I eventually decided to layer these drawings. I had drawings on the actual paper, evenly spaced apart, and then layered the drawings from the tracing paper on top. If I kept the drawings all separate and spaced evenly, it would have appeared very sterile as if being examined. Although I like that idea, that doesn't mean anything to anyone else. Being a dancer, and more sculpture oriented, this project helped me understand how to create movement and dimension on a flat surface. 

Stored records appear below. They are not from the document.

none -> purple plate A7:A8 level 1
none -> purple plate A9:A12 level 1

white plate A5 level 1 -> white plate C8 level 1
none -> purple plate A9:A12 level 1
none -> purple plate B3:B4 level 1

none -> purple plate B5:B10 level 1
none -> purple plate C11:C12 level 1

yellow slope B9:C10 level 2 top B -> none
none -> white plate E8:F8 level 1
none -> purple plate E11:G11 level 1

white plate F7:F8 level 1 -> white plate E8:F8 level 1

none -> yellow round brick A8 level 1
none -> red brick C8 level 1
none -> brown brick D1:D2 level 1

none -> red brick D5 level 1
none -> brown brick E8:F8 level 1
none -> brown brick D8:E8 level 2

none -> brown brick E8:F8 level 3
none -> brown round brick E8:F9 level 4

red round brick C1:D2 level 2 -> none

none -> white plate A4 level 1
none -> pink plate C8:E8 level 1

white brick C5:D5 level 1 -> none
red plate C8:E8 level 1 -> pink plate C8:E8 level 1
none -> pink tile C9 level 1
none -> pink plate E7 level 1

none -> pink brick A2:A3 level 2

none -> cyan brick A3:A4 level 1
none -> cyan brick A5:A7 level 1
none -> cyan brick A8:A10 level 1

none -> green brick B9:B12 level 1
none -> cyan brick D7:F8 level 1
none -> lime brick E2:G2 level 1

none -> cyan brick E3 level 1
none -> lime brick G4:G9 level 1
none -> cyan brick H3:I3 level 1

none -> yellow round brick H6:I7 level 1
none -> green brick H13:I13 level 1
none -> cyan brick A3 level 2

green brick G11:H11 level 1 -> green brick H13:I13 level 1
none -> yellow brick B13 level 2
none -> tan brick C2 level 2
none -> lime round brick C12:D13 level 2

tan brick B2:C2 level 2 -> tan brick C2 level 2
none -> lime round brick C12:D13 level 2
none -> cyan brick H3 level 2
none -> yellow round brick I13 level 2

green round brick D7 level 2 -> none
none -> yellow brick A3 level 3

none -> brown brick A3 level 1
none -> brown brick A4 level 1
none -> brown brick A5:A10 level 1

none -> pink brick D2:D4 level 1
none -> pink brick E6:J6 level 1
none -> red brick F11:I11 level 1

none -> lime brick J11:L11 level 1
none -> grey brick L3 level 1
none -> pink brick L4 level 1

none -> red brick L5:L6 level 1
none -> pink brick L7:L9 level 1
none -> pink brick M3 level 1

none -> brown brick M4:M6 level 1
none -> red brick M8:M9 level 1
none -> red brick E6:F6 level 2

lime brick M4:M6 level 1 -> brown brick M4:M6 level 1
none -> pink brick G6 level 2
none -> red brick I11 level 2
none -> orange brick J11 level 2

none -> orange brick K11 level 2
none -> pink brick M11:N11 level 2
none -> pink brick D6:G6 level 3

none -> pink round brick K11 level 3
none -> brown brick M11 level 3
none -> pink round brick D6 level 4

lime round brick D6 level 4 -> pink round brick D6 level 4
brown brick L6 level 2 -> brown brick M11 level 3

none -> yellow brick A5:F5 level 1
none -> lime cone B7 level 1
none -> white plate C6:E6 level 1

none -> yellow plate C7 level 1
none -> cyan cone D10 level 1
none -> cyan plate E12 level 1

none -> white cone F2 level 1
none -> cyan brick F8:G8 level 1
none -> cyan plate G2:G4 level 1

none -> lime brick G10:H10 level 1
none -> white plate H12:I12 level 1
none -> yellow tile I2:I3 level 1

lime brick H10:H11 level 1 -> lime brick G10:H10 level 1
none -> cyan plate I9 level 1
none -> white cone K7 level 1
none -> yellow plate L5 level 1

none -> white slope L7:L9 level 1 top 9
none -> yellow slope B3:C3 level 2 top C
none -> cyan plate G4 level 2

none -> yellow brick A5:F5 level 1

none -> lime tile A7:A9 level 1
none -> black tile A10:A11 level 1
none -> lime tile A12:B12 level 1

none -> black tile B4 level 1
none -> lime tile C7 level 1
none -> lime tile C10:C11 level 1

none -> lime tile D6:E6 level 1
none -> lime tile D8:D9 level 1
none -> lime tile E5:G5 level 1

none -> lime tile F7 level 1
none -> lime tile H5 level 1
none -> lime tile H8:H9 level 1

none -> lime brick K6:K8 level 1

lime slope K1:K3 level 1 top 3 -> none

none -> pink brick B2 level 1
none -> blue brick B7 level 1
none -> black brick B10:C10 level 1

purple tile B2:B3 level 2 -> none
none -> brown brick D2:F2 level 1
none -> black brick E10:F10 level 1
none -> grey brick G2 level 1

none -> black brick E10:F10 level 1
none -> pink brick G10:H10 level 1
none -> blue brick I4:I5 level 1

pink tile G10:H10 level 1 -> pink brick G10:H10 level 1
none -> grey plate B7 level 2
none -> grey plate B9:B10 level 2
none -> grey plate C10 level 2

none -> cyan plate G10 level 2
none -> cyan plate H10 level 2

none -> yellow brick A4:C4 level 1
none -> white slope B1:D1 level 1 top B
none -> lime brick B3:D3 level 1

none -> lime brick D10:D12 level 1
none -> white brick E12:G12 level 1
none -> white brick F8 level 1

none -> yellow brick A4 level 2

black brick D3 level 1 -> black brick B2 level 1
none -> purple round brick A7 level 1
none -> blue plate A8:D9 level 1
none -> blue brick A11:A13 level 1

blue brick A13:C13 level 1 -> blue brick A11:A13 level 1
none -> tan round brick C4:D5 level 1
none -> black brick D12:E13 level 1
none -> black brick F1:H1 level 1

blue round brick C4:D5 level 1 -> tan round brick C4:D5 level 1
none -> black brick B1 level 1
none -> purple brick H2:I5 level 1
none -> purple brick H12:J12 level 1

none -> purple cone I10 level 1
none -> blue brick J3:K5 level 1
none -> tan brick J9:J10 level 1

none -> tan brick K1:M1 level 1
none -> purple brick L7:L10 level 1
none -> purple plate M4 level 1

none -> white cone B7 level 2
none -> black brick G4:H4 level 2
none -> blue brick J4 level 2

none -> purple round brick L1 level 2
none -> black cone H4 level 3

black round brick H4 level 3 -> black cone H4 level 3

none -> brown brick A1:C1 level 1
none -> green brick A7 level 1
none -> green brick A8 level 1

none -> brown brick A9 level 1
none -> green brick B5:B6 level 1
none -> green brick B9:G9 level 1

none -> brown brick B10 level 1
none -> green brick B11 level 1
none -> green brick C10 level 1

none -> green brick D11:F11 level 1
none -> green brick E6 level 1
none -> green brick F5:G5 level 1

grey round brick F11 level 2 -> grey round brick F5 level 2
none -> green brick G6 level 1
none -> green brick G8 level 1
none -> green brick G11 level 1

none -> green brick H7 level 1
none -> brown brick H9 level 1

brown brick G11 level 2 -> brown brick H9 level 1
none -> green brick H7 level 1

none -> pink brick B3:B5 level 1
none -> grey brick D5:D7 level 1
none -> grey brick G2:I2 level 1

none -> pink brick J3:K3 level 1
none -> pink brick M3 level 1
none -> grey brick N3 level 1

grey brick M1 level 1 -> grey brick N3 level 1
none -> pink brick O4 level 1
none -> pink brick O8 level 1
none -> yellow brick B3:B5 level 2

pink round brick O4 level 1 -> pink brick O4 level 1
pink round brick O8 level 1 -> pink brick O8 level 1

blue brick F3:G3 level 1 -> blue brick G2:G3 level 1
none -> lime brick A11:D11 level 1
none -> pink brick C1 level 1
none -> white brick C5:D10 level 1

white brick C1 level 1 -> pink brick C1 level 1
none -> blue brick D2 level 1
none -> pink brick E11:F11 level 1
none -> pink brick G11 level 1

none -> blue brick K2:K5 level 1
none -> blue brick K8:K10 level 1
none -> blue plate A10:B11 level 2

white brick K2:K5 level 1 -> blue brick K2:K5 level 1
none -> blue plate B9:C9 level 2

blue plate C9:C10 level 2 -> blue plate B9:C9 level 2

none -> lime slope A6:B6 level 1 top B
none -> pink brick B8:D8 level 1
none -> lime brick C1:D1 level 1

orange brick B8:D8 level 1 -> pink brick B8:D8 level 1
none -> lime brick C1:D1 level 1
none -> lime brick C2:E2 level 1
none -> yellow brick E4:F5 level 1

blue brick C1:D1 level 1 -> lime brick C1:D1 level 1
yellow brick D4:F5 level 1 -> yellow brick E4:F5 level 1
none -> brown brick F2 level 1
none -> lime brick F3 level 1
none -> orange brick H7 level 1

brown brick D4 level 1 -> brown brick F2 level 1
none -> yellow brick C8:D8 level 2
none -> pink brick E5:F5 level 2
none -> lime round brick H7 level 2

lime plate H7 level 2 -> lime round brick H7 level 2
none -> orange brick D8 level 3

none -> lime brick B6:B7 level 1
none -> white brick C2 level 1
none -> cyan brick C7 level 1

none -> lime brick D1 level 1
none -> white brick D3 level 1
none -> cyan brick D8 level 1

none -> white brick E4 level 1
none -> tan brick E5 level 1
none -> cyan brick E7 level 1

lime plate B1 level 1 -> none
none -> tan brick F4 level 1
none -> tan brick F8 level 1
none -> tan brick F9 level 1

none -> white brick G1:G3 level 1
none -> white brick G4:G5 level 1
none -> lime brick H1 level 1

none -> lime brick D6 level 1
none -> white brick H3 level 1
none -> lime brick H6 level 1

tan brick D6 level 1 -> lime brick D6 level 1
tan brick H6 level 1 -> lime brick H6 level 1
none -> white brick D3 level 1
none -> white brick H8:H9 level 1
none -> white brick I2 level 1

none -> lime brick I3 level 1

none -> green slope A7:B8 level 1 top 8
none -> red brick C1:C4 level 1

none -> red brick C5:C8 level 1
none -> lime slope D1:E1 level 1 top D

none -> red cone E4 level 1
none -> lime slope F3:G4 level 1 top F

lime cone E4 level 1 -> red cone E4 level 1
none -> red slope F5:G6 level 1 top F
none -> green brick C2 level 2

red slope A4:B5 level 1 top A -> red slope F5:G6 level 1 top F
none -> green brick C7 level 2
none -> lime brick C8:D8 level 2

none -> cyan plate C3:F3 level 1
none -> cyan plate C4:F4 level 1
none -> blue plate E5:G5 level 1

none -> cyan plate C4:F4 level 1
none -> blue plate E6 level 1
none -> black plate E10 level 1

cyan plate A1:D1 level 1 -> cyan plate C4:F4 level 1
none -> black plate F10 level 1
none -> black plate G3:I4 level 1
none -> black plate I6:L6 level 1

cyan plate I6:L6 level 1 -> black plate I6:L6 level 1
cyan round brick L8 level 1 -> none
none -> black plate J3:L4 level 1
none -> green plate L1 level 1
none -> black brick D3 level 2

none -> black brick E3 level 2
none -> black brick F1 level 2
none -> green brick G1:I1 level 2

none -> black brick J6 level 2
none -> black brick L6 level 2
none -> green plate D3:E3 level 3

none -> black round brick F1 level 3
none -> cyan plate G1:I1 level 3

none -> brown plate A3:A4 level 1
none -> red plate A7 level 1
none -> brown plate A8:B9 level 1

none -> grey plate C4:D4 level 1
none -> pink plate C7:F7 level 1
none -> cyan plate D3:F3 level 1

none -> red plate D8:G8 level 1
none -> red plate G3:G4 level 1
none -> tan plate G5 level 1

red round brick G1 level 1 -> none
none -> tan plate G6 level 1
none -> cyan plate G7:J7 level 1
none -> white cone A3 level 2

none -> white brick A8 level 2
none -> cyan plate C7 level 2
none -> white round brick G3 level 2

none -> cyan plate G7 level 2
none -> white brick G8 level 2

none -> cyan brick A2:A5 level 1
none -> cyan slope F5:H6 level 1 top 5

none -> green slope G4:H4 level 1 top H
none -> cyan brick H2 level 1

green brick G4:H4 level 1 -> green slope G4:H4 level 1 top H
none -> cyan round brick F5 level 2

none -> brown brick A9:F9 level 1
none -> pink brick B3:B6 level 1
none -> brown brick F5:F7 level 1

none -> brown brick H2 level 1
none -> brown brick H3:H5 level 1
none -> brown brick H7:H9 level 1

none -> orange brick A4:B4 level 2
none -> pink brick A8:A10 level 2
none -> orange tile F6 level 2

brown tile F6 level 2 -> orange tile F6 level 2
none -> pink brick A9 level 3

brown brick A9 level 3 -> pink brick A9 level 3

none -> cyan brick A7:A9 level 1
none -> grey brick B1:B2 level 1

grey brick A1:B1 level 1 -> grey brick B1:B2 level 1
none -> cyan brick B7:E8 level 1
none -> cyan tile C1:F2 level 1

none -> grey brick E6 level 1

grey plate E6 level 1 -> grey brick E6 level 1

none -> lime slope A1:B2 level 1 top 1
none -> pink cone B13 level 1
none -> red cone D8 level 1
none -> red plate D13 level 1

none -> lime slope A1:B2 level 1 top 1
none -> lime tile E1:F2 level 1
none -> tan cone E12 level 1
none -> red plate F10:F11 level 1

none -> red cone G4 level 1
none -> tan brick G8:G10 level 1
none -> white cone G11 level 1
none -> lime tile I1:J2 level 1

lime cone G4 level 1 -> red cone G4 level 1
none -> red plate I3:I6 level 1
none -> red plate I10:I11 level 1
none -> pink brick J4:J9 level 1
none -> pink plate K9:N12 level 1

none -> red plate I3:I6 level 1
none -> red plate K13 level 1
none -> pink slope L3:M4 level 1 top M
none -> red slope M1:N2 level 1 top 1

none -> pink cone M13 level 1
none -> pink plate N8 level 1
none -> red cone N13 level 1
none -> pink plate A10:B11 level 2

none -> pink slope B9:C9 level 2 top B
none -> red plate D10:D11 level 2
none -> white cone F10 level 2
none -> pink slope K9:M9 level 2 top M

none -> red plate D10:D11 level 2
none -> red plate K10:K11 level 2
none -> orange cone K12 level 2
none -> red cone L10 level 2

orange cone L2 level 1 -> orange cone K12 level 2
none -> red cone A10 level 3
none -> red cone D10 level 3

For this project I was supposed to expand on a previous idea or process. I started with drawing a medicine bottl
e and drew a bunch in tracing paper, but that idea expanded. I had a new little notebook that had paper with a Date box on the front and graph paper on the back. I decided to use a date stamp I have and use a piece of paper from that notebook to represent each month I have had a prescription for ADHD medication. I use clear labels to print fake prescriptions that had for each month. (I looked up my rx history.) the front also includes a large image (printed on a label) of what the medicine looks like. The back of the paper has the number of pills for the prescription. All of these papers are hanging from that window ledge. The length of the string corresponds with the dosage. I used white string for fast acting med, black for extended release, white and brown for medicine I had to take when my regular fast acting was on back order, white and green for when my regular extended release was in back order, and red string for then prescriptions I could not get filled because it was on back order. I used clear vellum computer paper to print text and images from my visual journal and drawings. I drew on the window at different vantage points with crayola window crayons. I was basically tracing what I saw through the window. The strip that goes across is a contour drawing of a medicine bottle repeated. The text is information about ADD. I feel like that string represents a fuse and the direction it hangs is trying to keep me grounded, the layered drawings are my thoughts, while everything coexists within a containment, but the containment (the glass) doesn't contain my eye (imagination).